### Task goal
Look through the data below. Collect every line where the word "Rendered" occurs.

### Supplied data
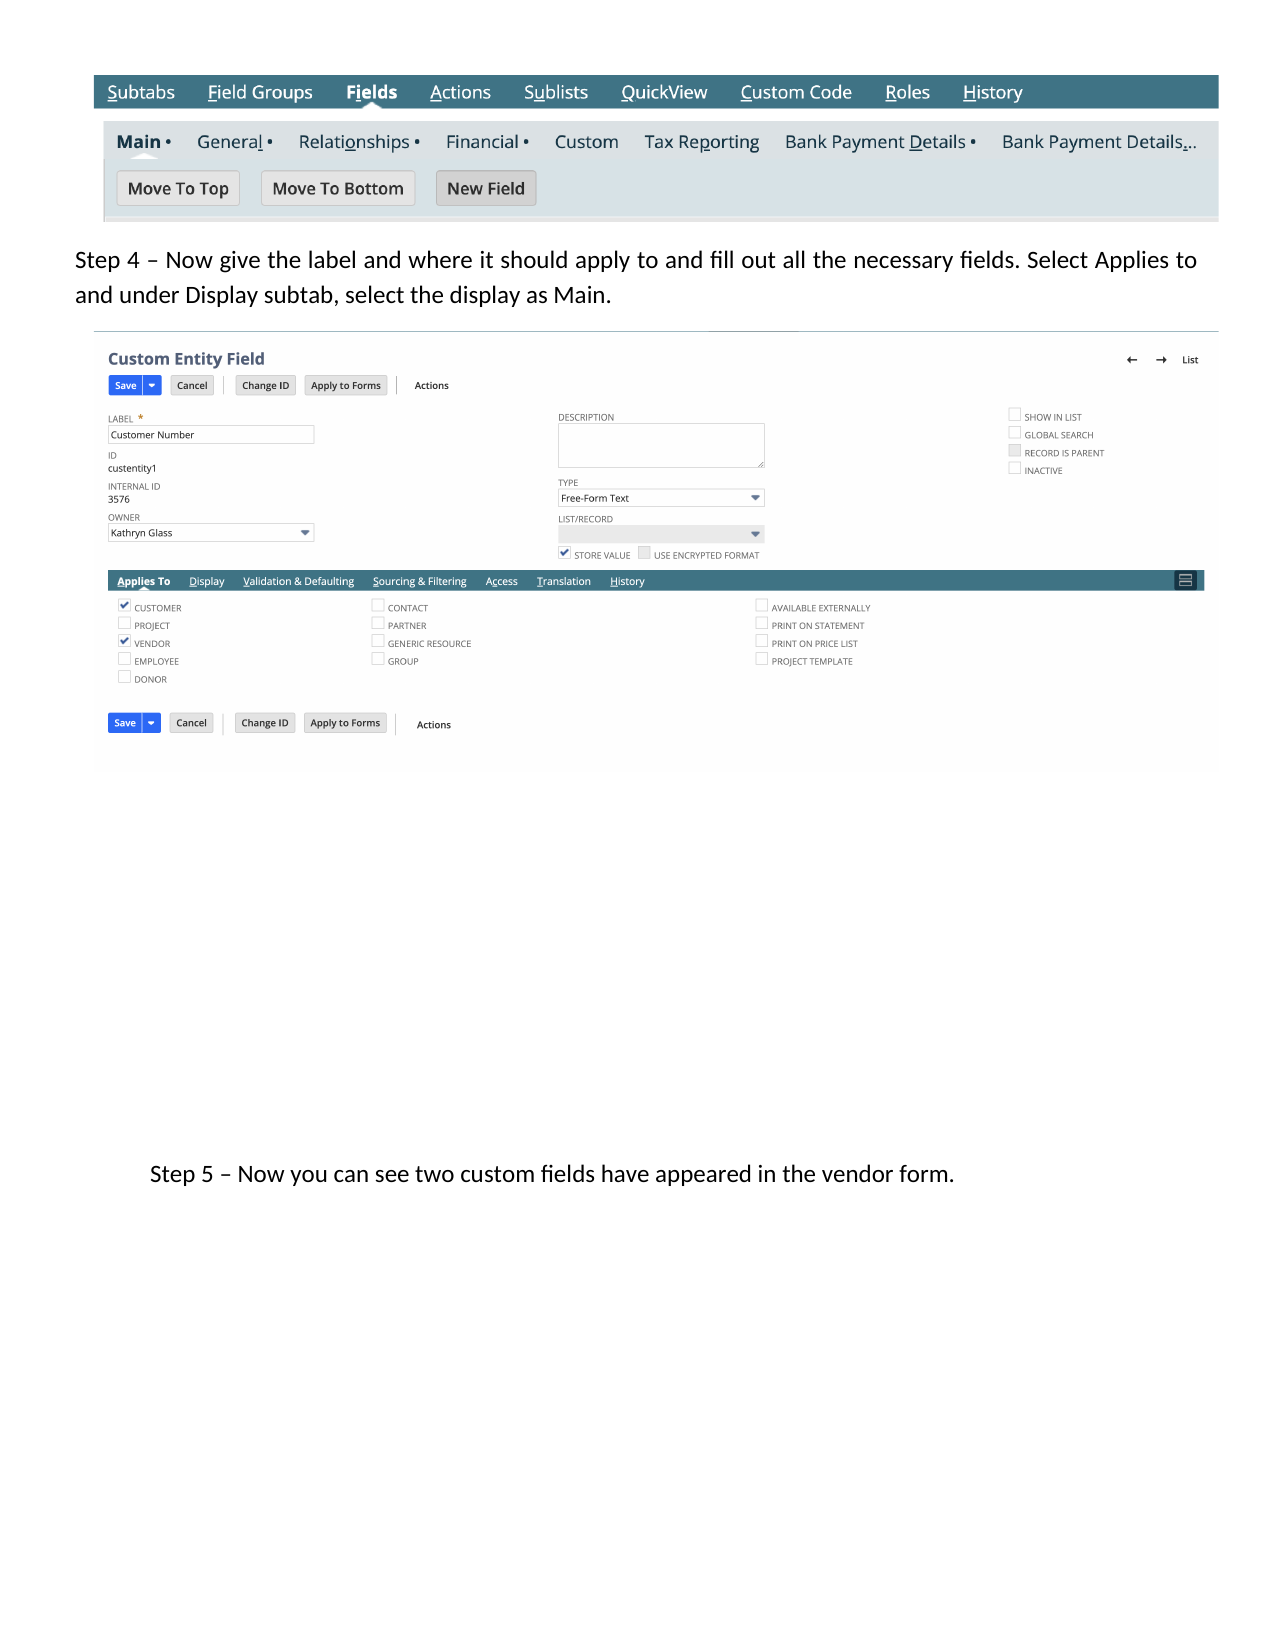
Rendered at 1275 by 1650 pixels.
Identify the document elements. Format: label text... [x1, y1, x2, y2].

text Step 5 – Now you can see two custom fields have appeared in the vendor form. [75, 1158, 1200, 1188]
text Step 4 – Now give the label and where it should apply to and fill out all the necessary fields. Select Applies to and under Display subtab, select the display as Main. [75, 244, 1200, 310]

* * *

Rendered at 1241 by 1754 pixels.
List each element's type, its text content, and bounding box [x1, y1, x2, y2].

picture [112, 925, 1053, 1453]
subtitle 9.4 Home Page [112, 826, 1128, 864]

### Answer area
Rendered at 1275 by 1650 pixels.
Rendered at 1241 by 1754 pixels.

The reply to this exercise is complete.